In May, Tony Pulis will climb Tanzania’s Mount Kilimanjaro as part of his latest fundraising drive for the Donna Louise Trust.
Faced with their own mountain to climb at Stamford Bridge on Sunday however, his Stoke City team ultimately faltered with no sign of the summit in sight. The Potteries club’s best FA cup run in 38 years ended with a whimper rather than a bang as the better team indisputably prevailed in the Potter’s quarter final duel with Chelsea. Pulis’ substitutions had ultimately turned the 5th round replay with Manchester City in the Potters’ favour. It was ironic therefore, that the changes made against Chelsea ultimately killed off Stoke’s attacking threat. The decision to replace Tuncay and Mama Sidibe in a double swoop on the hour was understandable, as neither player had encountered much success against Chelsea’s defenders. Deployed on the left, Tuncay’s lightweight, undisciplined display and atypically heavy first touch only served to highlight how badly Stoke are missing Matthew Etherington. Sidibe meanwhile, was comfortably dealt with as Carlo Ancelotti tasked two men to blot out his aerial threat whenever a high ball was pumped in his direction.

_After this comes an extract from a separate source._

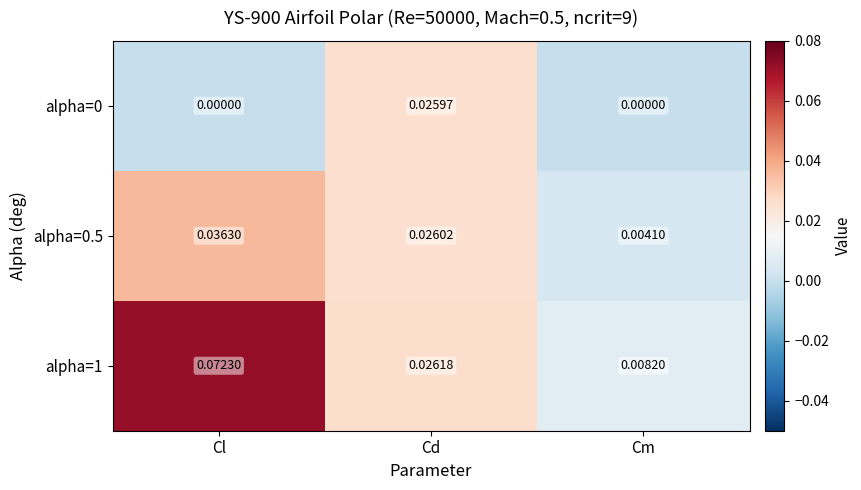

Rank the categories by alpha=0.5 value from highest to lowest.

Cl, Cd, Cm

However, for all that Sanli flattered to deceive, his pace and eagerness had the potential to unnerve the Blues, as was evidenced by when he got in behind Ivanovic to force Hilario into a save. It is difficult to see what the Potters’ boss hoped to achieve in replacing him with the one-paced, out of form Liam Lawrence. Similarly the introduction of Dave Kitson for the big Malian failed to have the desired effect, as the ginger forward failed to assert any influence on the game, leaving Ricardo Fuller an increasingly isolated and frustrated figure. It was an unusually subdued performance from Stoke, given their spirited start to 2010. It is difficult to say if this was the result of playing such quality opposition or was a hangover from the sobering aftermath of the Aaron Ramsey affair last weekend. It cannot be denied that Chelsea outclassed Stoke, and in many ways “out-Stoked” them, harrying them into mistakes by allowing them no time on the ball. However, the eyes of the footballing world were trained on the Midlanders after Ramsey’s injury and it is possible that Pulis’ men were consequently on their best behaviour, reluctant to crash into tackles or assert themselves physically lest they find themselves in deeper trouble.
The plus points in terms of Stoke’s somewhat lifeless display was the rehabilitation of several out of form players. Thomas Sorensen had been out of sorts ever since his manager’s public pursuit of David James in January, yet his excellent goalkeeping prevented Chelsea winning by a landslide. Andy Wilkinson meanwhile, had struggled against pace in recent weeks, but was assured against the holders however, winning back possession in duels with Malouda and Anelka and making two crucial second half blocks to prevent certain goals. Elsewhere, Danny Pugh’s lazarus-style renaissance continued as he provided one of the Potters’ few sources of energy and dynamism at both ends of the field. Stoke City have one of the worst FA Cup records around. They were the only one of the teams remaining in this season’s competition to never have reached a final, and one football website, www.statto.com, currently ranks them the 88th best FA Cup team in history, behind such luminaries as Torquay, Crewe Alexandra and Accrington Stanley.
This term however, Pulis’ outfit have done their supporters proud in dumping Arsenal and Manchester City en route to their quarter final Waterloo. The Stoke manager’s Damascene conversion from treating the trophy as an irritation to talking of a trip to Wembley is perhaps the most surprising and encouraging development of the Potters’ cup campaign. However, with six points separating the Potters from the mythical 40 point barometer of Premier League security, the Midlanders must now refocus their attention from a lost stroll along Wembley way to the decidedly less glamorous environs of Turf Moor. The midweek Premier League trip to Burnley will offer perhaps a truer examination of the extent to which the Potters have exorcised the ghosts of “Ramseygate”.